**Aim of the exercise**. Only the tail of the listing is wanted: the line containing "thống trị các" and all after it, repeated exactly, pictures omitted.

**Material shown**.
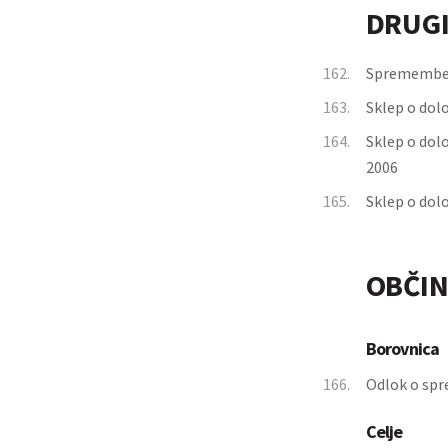
DRUGI
162.
Spremembe d
163.
Sklep o dolo
164.
Sklep o dolo
2006
165.
Sklep o dolo
OBČIN
Borovnica
166.
Odlok o spr
Celje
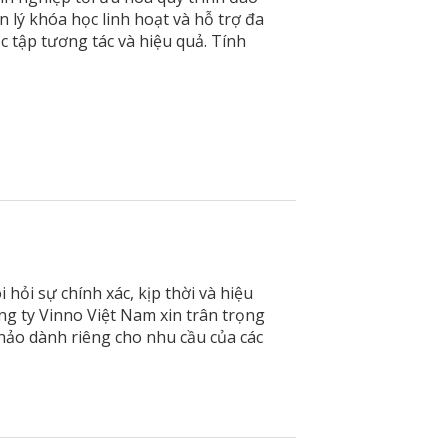
 lý khóa học linh hoạt và hỗ trợ đa
 tập tương tác và hiệu quả. Tính
hỏi sự chính xác, kịp thời và hiệu
g ty Vinno Việt Nam xin trân trọng
hảo dành riêng cho nhu cầu của các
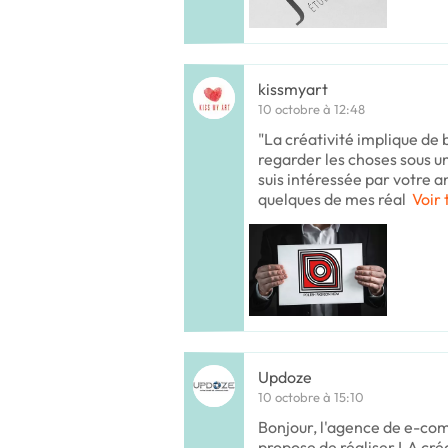
kissmyart
10 octobre à 12:48
"La créativité implique de 
regarder les choses sous u
suis intéressée par votre 
quelques de mes réal
Voir 
Updoze
10 octobre à 15:10
Bonjour, l'agence de e-c
propose de réaliser LA cré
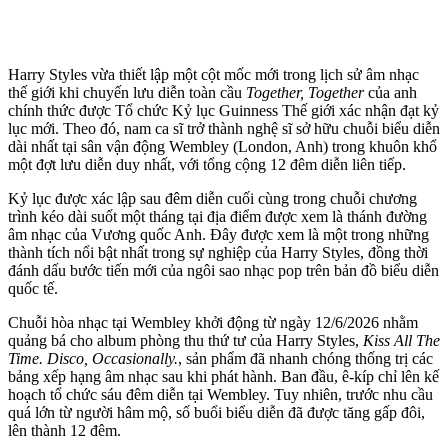
Harry Styles vừa thiết lập một cột mốc mới trong lịch sử âm nhạc
thế giới khi chuyến lưu diễn toàn cầu
Together, Together
của anh
chính thức được Tổ chức Kỷ lục Guinness Thế giới xác nhận đạt kỷ
lục mới. Theo đó, nam ca sĩ trở thành nghệ sĩ sở hữu chuỗi biểu diễn
dài nhất tại sân vận động Wembley (London, Anh) trong khuôn khổ
một đợt lưu diễn duy nhất, với tổng cộng 12 đêm diễn liên tiếp.
Kỷ lục được xác lập sau đêm diễn cuối cùng trong chuỗi chương
trình kéo dài suốt một tháng tại địa điểm được xem là thánh đường
âm nhạc của Vương quốc Anh. Đây được xem là một trong những
thành tích nổi bật nhất trong sự nghiệp của Harry Styles, đồng thời
đánh dấu bước tiến mới của ngôi sao nhạc pop trên bản đồ biểu diễn
quốc tế.
Chuỗi hòa nhạc tại Wembley khởi động từ ngày 12/6/2026 nhằm
quảng bá cho album phòng thu thứ tư của Harry Styles,
Kiss All The
Time. Disco, Occasionally.
, sản phẩm đã nhanh chóng thống trị các
bảng xếp hạng âm nhạc sau khi phát hành. Ban đầu, ê-kíp chỉ lên kế
hoạch tổ chức sáu đêm diễn tại Wembley. Tuy nhiên, trước nhu cầu
quá lớn từ người hâm mộ, số buổi biểu diễn đã được tăng gấp đôi,
lên thành 12 đêm.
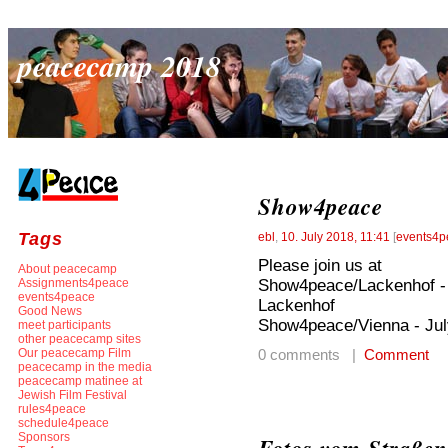
peacecamp 2018
Show4peace
Tags
ebl
,
10. July 2018, 11:41
[
events4p
Please join us at
About peacecamp
Show4peace/Lackenhof - j
Assignments4peace
events4peace
Lackenhof
Good News
Show4peace/Vienna - Jul
meet participants
other peacecamp sites
Our peacecamp Film
0 comments |
Comment
peacecamp in the media
peacecamp matinee at
Jewish Film Festival
rules4peace
schedule4peace
Sponsors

**Solution to the problem**.
, sản phẩm đã nhanh chóng thống trị các
bảng xếp hạng âm nhạc sau khi phát hành. Ban đầu, ê-kíp chỉ lên kế
hoạch tổ chức sáu đêm diễn tại Wembley. Tuy nhiên, trước nhu cầu
quá lớn từ người hâm mộ, số buổi biểu diễn đã được tăng gấp đôi,
lên thành 12 đêm.
peacecamp 2018
Show4peace
Tags
ebl
,
10. July 2018, 11:41
[
events4p
Please join us at
About peacecamp
Show4peace/Lackenhof - j
Assignments4peace
events4peace
Lackenhof
Good News
Show4peace/Vienna - Jul
meet participants
other peacecamp sites
Our peacecamp Film
0 comments |
Comment
peacecamp in the media
peacecamp matinee at
Jewish Film Festival
rules4peace
schedule4peace
Sponsors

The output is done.